I am throwing a little Saturday morning reading out there in response to the fine posts authored by Gasaway, Hanner, and Jen regarding whether the selection committee should include margin of victory in their deliberations. Let’s do this with bullet points. Consider it Pomeroy’s wish for a brighter bracketing future.

1) This should not be framed as an MOV vs. non-MOV argument. This is about considering how a team wins and loses as opposed to solely whether they win or lose. If this was the NBA and every team played a similar schedule, this would be unnecessary. But given the imbalances that exist in college hoops scheduling and the brevity of the season, this is a logical and necessary consideration if you want to invite the best teams to the tournament.

I absolutely want the committee to consider the difference between Cornell getting screwed on a last-second call at Kansas, or falling behind 25-2 and losing by 40 at Kansas. The results are the same, but there’s much more useful information to be gathered from each game than just a result. (For a real-life example see Davidson’s 2008 non-conference losses.)

2) I actually don’t particularly care whether considerations are made about how a team wins and loses. If you just want the committee to look at wins and losses and not select the best teams, I could live with that. But the thing is that right now the NCAA instructs its committee members to select the best teams. I am living within that reality. And you cannot evaluate which teams are best without considering how they won and lost.

3) The NCAA Men’s Basketball Committee currently looks at more than just wins and losses. Otherwise, there would be no need for committee members to watch teams play on TV or in person, as they tend to do. Furthermore, as I tweeted Thursday night, they have to look at MOV in the Purdue case. If the Boilermakers lost big against Michigan State, and needed late buckets to beat Indiana and Penn State, they are likely to have their seed affected. If they lost in the last seconds to Spartans and dominated the Hoosiers and Nittany Lions, that would be looked at differently, despite the fact that the outcomes in the two cases are the same.

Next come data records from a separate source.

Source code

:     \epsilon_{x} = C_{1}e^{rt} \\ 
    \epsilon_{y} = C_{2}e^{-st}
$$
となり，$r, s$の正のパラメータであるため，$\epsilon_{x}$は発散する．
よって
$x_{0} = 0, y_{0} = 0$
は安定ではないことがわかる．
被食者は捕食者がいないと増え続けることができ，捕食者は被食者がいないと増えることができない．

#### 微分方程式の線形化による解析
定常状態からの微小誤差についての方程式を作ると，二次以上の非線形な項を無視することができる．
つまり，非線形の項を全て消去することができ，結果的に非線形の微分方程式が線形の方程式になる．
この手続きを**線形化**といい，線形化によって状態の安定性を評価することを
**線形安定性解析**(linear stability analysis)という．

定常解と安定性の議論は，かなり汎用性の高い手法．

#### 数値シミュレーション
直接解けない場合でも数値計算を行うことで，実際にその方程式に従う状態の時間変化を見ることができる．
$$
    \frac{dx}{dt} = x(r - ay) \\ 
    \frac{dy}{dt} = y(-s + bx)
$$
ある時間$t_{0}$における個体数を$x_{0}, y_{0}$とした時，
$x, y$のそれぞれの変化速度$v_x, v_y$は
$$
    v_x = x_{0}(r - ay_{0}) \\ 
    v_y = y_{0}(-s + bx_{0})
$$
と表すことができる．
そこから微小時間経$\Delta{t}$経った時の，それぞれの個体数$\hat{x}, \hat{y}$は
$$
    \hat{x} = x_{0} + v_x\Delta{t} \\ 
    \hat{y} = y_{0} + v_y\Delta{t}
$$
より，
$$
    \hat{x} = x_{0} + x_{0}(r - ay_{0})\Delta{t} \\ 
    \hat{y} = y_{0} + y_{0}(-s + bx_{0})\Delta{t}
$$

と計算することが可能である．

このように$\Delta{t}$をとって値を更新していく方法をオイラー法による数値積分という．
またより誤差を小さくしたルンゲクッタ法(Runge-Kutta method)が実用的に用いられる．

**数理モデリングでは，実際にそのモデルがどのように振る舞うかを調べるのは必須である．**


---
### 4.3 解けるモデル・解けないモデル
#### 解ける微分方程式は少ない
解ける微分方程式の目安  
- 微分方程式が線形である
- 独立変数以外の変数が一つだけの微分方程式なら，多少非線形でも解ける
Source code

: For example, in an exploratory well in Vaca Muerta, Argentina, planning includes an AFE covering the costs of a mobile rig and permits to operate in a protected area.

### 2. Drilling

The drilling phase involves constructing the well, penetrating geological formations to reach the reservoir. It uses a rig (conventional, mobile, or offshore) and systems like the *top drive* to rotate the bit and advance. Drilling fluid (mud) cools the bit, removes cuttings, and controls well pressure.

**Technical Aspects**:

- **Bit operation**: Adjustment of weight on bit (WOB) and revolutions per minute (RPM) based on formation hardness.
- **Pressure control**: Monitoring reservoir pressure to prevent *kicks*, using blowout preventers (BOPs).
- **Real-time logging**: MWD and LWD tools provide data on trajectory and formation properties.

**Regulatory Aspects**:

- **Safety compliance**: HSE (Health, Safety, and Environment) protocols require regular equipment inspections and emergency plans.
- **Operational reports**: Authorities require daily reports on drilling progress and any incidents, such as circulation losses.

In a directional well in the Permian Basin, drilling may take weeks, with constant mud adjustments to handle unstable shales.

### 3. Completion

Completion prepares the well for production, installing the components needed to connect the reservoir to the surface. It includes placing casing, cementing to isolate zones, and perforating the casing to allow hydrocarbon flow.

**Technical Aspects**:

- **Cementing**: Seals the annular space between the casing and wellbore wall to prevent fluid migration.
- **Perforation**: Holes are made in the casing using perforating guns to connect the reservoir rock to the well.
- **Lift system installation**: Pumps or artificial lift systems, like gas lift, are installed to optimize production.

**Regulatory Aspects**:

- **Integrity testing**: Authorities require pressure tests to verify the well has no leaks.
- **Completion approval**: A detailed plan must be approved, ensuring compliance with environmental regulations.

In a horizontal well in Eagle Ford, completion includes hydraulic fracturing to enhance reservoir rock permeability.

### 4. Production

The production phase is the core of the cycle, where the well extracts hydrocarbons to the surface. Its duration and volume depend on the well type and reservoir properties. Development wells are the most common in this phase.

Additionally, this year’s Butler and last season’s Memphis teams do not have appreciably different resumes in terms of quality wins/bad losses. Yet I’m guessing Butler is not being considered for a two-seed because of the difference in the way each team won its games. Memphis provided a completely different level of domination which the committee took into account during the seeding process.

4) The seeding process definitely needs to consider which teams are better. Referring to point (2), I am negotiable on whether to select teams solely on wins and losses. What really bothers me is that all of our nation’s finest bracketologists will do their best to guess what the committee is going to do, and by and large, they’ll do an accurate job. However, when the brackets are announced, the same people that correctly predicted that Team Awesome would get a six-seed and Team Crappy would get a three-seed will then pick Team Awesome to beat Team Crappy in their second-round “upset special”. Likewise, people with a financial stake in the game will also side with Team Awesome.

All of this because it’s understood that Team Awesome is better than Team Crappy, yet Team Crappy got the higher seed because of a flimsy RPI-style resume analysis. This part of the bracketing process creates unfair brackets, and in this case, it’s unfair that Team Awesome had to draw a tougher first-round opponent because of a process that is less robust than it could be.

5) Mainly, I’m opposed to using a single ranking (and bastardization of it) as the sole objective measure used in the committee’s deliberations. Regardless of how you wish to select the 34 at-large teams, it is foolish in 2010 to rely on one system to provide a foundation to do this.  I realize the committee gets more information than just the RPI, but data on the “team sheets” are completely based on RPI and if you read any bracket projection, the sole focus is RPI. Hey, I wouldn’t even want the committee to use my ratings exclusively. I currently have BYU higher than anybody and Villanova about as low as anybody. They are outliers that are corrected by the other systems out there.

And if the NCAA insists on using RPI, then use the team’s ranking directly. If New Mexico is getting credit for beating the 23rd best team when they have a win over Cal, it doesn’t follow that you aren’t allowed to assume that Cal is the 23rd best team when you evaluate the Bears.